Governments across the Arab world have been spending money on consultants to set up incubators and other tools to help those with business ideas create new firms and scale them, as more private sector jobs will be needed to provide employment for a young and fast-growing population.
But how successful are these, and what are conditions like for those brave souls who take a plunge and quit their jobs to start their own businesses? Are there enough opportunities, how hard is the journey and which track should the Arab entrepreneurs take to achieve their goals? And what happens if they fail?
Over the past three months, Zawya has conducted a series of interviews with many stakeholders in the Arab entrepreneurship space to gauge their views on the opportunities and the challenges that they face.
There are two major annual reports into the funding for start-ups in the Arab region carried out by Dubai-based research and funding platforms. One, carried out by Arabnet in collaboration with Dubai’s Mohammed Bin Rashid Establishment for SME Development (Dubai SME), looks at the investments in the digital space across 11 countries(1) in the Arab world.
The second, by Magnitt, a Dubai-based start-up platform that provides entrepreneurship research and data, looks at funding from angel to growth capital stages in 16 Arab countries(2).
According to the Arabnet/Dubai SME report, the number of active investors in the market increased by a compound annual rate of 31 percent between 2012 and 2017, from 51 in 2012 to 195 last year. It said around 40 new funds were created between 2015 and 2016 and around 30 new funds between last year and May 2018. Of these 30 new funding institutions, around one third are based in the UAE, while one quarter are based in Lebanon.
A majority of the investors are based in four Arab countries: The UAE hosts 32 percent, Saudi Arabia 17 percent, Lebanon 13 percent and Egypt 10 percent.
The investor community is almost equally spread between early stage funders such as angel investors, seed funders and incubator programmes, and later-stage venture capital, growth capital and corporate investors.
According to Magnitt’s report, 318 start-up funding deals were made in 2017, up from 199 in 2016. However, deal volumes for the first nine months of this year declined 38 percent to $238 million, from $383 million achieved in the same period last year.
The start-up success stories in the region are growing, with the best-known so far being Dubai-based Careem and Souq.com.

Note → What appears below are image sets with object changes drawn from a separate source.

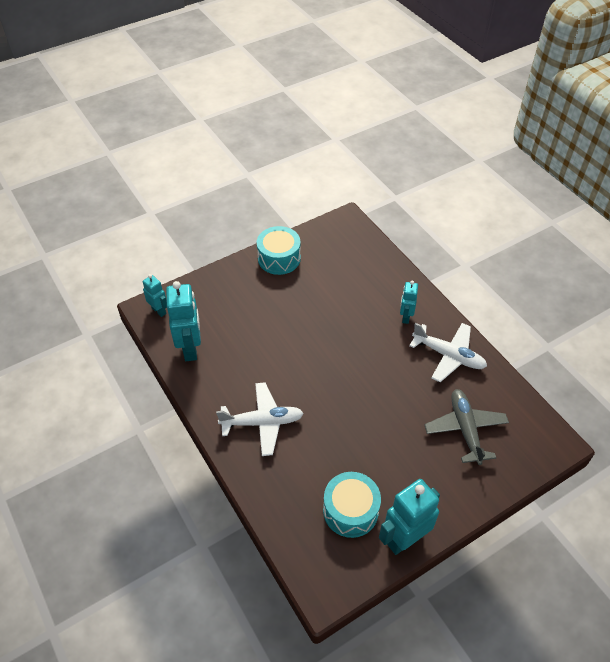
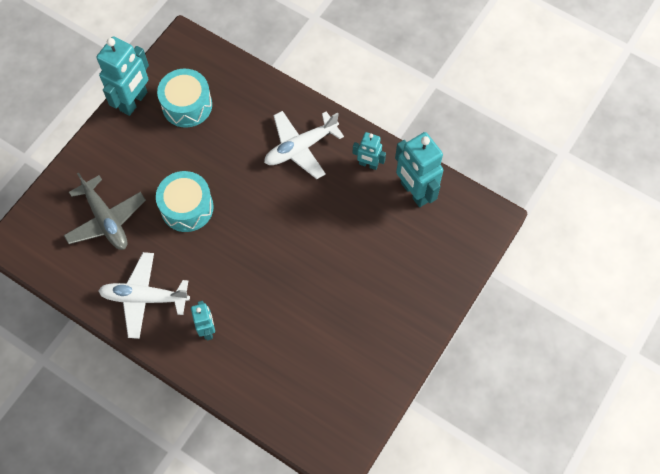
camera: 155 degrees right, 15 degrees up
turquoise robot [143,274,167,317] -> turquoise robot moved to [352,132,386,170]
turquoise drum [257,226,301,275] -> turquoise drum moved to [156,171,214,232]

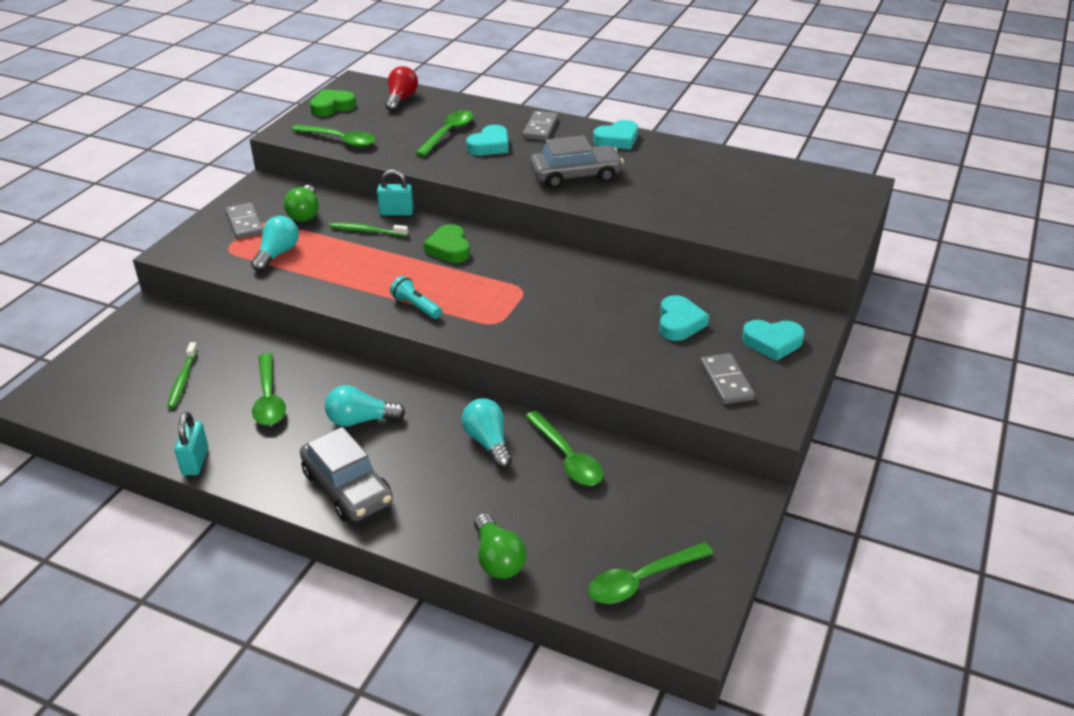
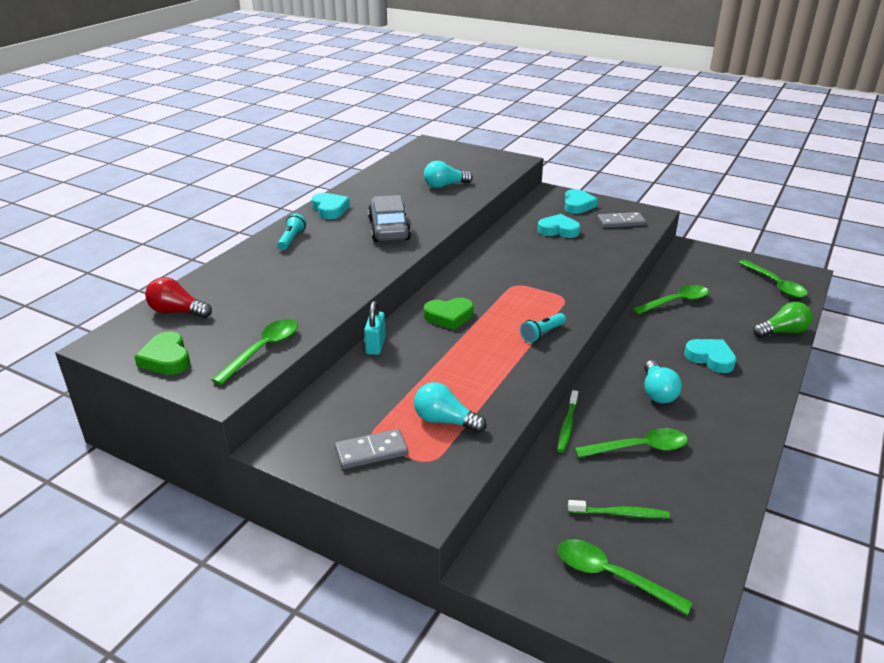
camera: 85 degrees left, 5 degrees down
turquoise padlock [174,412,209,475] -> none
green light bulb [284,185,319,222] -> none
grey car [300,427,393,522] -> none
green toothbrush [329,223,408,237] -> green toothbrush moved to [557,390,578,453]
green spoon [416,110,473,156] -> green spoon moved to [558,539,693,615]
turquoise light bulb [462,398,512,468] -> turquoise light bulb moved to [424,161,473,188]
turquoise heart [466,125,508,155] -> turquoise heart moved to [684,339,736,373]
grey domino [523,111,558,141] -> turquoise flashlight [277,213,307,250]

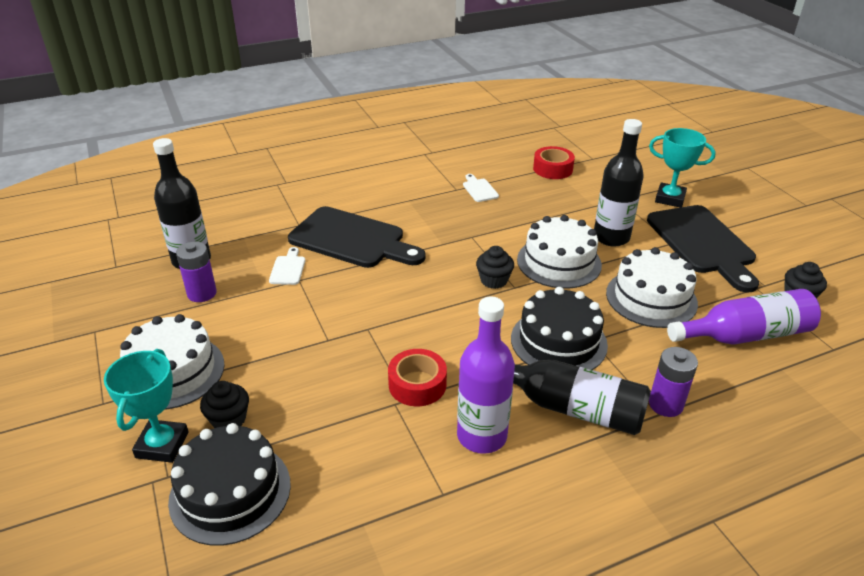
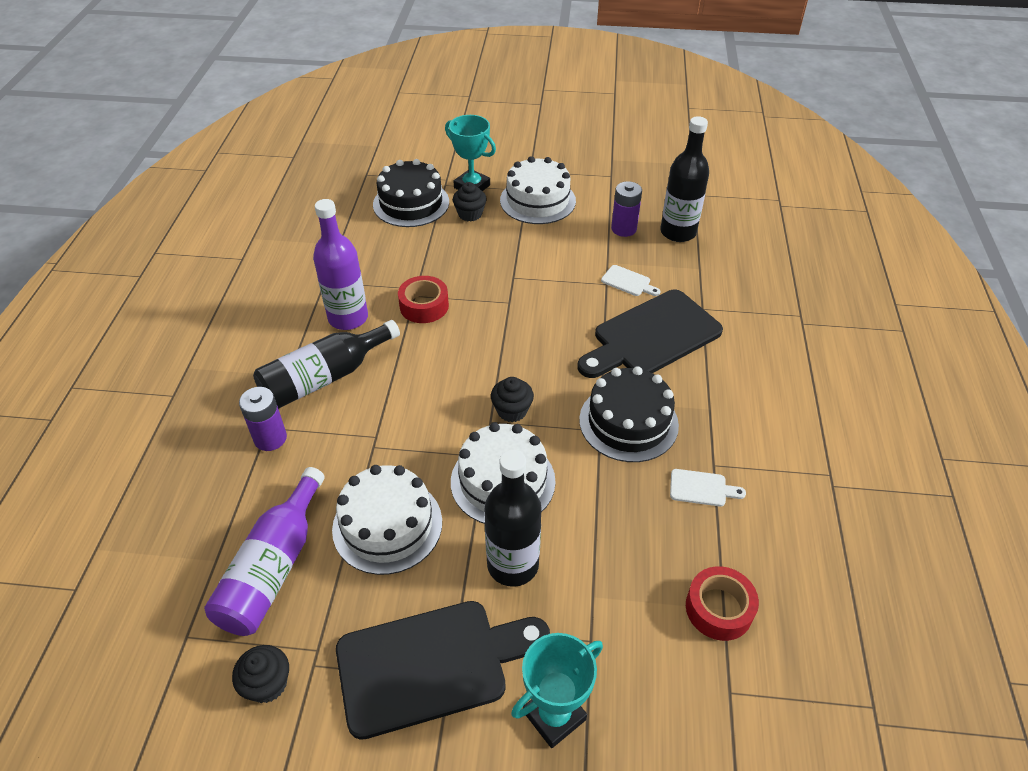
camera: 120 degrees right, 10 degrees up
black cake [511,287,608,370] -> black cake moved to [579,366,679,462]
black cutting board [647,205,759,293] -> black cutting board turned 150 degrees clockwise [336,601,550,740]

Careem, which started in 2012, is a local ride-hailing app which has been through many rounds of venture funding, with the most recent $200 million fundraising completed in October bringing its valuation to over $2 billion, according to a Reuters story, citing an unnamed source.
Souq.com was founded in 2005 by Syrian entrepreneur Ronaldo Mouchawar and was sold to online retailer giant Amazon for $580 million, according to documents filed by Amazon in April 2017.
Egypt was home to one of the region’s first incubators, Flat6Labs. It was founded in Cairo in 2011. It was deemed a success and later opened branches in Tunisia, Bahrain, Saudi Arabia, the UAE and Lebanon.
Mirek Dusek, the World Economic Forum’s deputy head for geopolitical and regional agendas, told Zawya in a telephone interview in September that the increasing interest by investors in the start-up scene is driven partly by governments, but also by local, private sector interests.
“We have a different picture than from five to ten years ago and that picture has changed dramatically because of the involvement of the family businesses, the traditional long-standing family firms that we have seen in the Arab world are now setting up venture capital arms and also sovereign entities, PIF (the Pubic Investment Fund) in Saudi Arabia or elsewhere are increasingly active in this space.”
“Sovereign entities, particularly through sovereign wealth funds are setting up arms that are specifically targeting SMEs or start-ups in their home economy... This is quite healthy as long as it does not crowd out other competitors,” he added.
The Pubic Investment Fund (Saudi Arabia’s sovereign wealth fund) is an investor-partner in ecommerce platform Noon, which was founded by UAE-based businessman Mohamed Alabbar. The portal was launched late last year with an initial investment of $1 billion.
Abu Dhabi's Mubadala, a state-owned investment company, has pledged $15 billion to the $100 billion Softbank Vision Fund, a tech fund run by Japanese technology company Softbank in May last year, while Saudi Arabia's PIF was the fund’s biggest investor, with a $45 billion commitment.
According to the Arab Competitiveness Report 2018 released in August, “research has shown that countries and regions characterized by higher entrepreneurial activity tend to have higher growth rates and greater job creation, the main pathways through which to grow the global middle class”.
The report, which was compiled by the International Finance Corporation (IFC), the World Economic Forum and the World Bank, added: “Global experience shows that entrepreneurship stimulates job creation in the economy, as most new jobs are created by young firms, typically those three to five years old.”
Saudi Arabia, the Arab region’s biggest economy, needs to create 1.2 million jobs by 2020 to reach its unemployment targets, Reuters reported in April, quoting an official in the Ministry of Labor.
The unemployment rate for Saudi nationals stood at 12.9 percent of the population in the second quarter of 2018 – the latest for which figures are available.
Anass Boumediene, one of the founders of Dubai-based eyewa.com, an online portal that sells spectacles and contact lenses that expanded to Saudi Arabia last year, said the region still lags behind others with regards to the size and type of support provided by governments to start-ups.
“What needs to be improved in the region is governments’ involvement in fostering entrepreneurship. In Europe, Asia, or the U.S., governments are a lot more active in supporting entrepreneurs, providing access to simple and cheap legal frameworks for startups and VCs (and) government funding in the form of grants, loans or equity to both startups and VCs, and other ecosystem-building infrastructure facilitating access to talent and technologies,” he told Zawya in an interview in September.
Aysha Al-Mudahka, the CEO of Qatar Business Incubation Center (QBIC), told Zawya in a phone interview in September that it is important both for start-ups and investors to feel they have “the consent of the government”. This will make “the private sector feel comfortable to invest in start-ups, especially in the Arab world, as that will lead to better regulations and support for start-ups.”
QBIC is a government-backed incubator, co-founded and solely owned by Qatar Development Bank.